For Hillel, summer is a time or reflection, recuperation, and readying for the year ahead. Despite the obvious challenges of this summer, Hillel remained steadfast in delivering content rooted in our core values. Our Hillel U suite of learning opportunities reached nearly 500 new and continuing professionals. Besides providing content and skill enrichment for those professionals, we model ways they can engage and educate their students year-round. 

The word Re’eh that begins the Torah portion we’ll read this week is often translated as “behold” for poetic effect. The commentator Ibn Ezra reminds us of its true meaning: Moshe saw every individual. Our strategy and tactics point to one clal gadol: learning in this digital age requires a deep commitment to seeing each student. While perhaps cliche, the memeI feel seen has even deeper resonance in Covid times where technology is the primary platform for social interaction, which risks leaving us feeling isolated and anonymous. Indeed, college students who are juggling multiple emotions, are among the most at risk of feeling “unseen.”

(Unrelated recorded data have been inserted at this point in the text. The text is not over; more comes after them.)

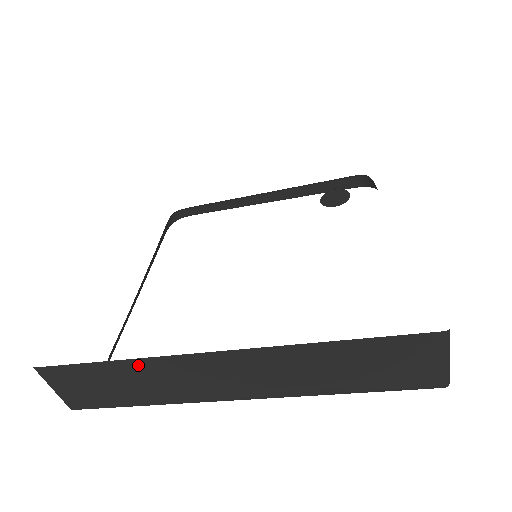
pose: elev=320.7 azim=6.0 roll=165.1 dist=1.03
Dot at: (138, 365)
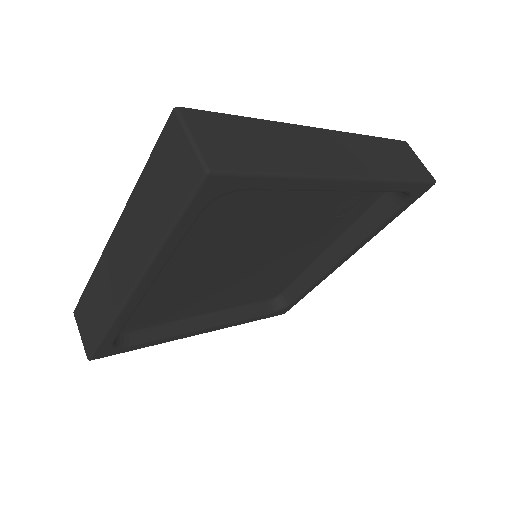
Dot at: (95, 278)
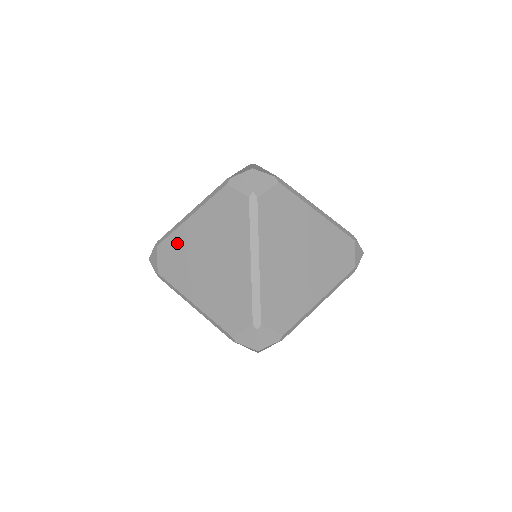
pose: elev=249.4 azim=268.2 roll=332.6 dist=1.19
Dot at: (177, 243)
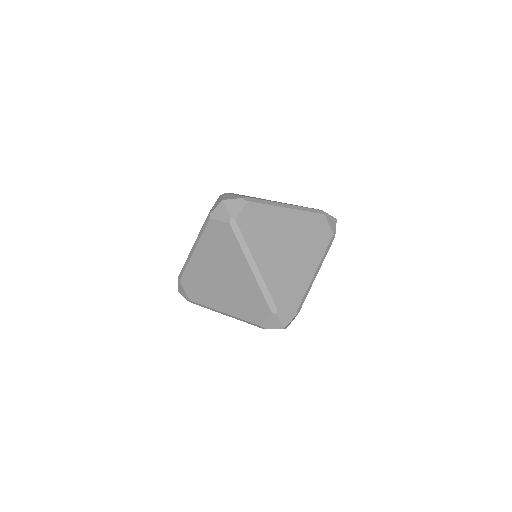
Dot at: (193, 273)
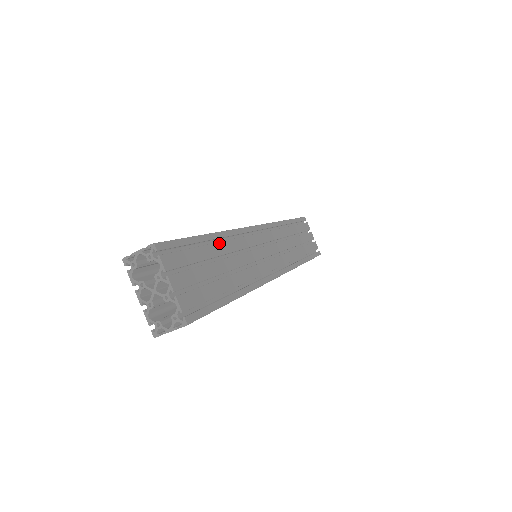
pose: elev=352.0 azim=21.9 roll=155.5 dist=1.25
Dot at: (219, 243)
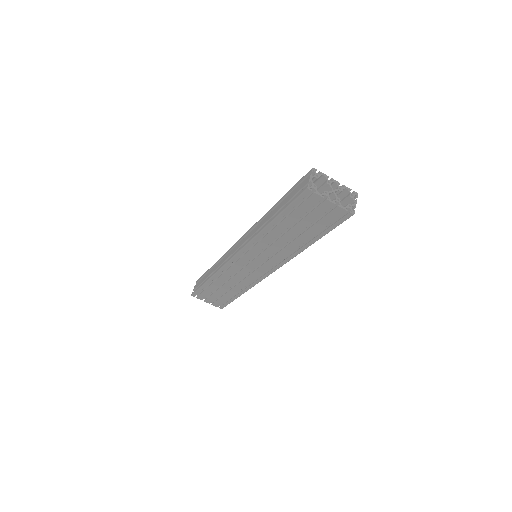
Dot at: occluded
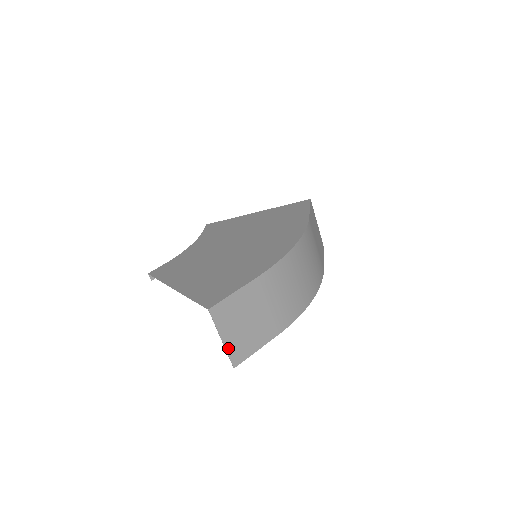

Allowing students to feel seen is the animating principle of what we do. Here are 5 ways we create that experience for participants. 1. Prioritizing small groups and cohorts that are ongoing rather than large events, making virtual platforms a space for content delivery and relationship development. 2. We send packages that not only surprise and delight recipients, but that are also closely linked to our learning goals. 3. We connect students to an educator to serve as teacher and mentor; an essential connection under these circumstances. 4. We facilitate learning beyond the screen: walking chevrutas, solo meditation, journaling, etc. 5. We focus on the Torah that has maintained us through generations, recognizing that it remains relevant in the most challenging times.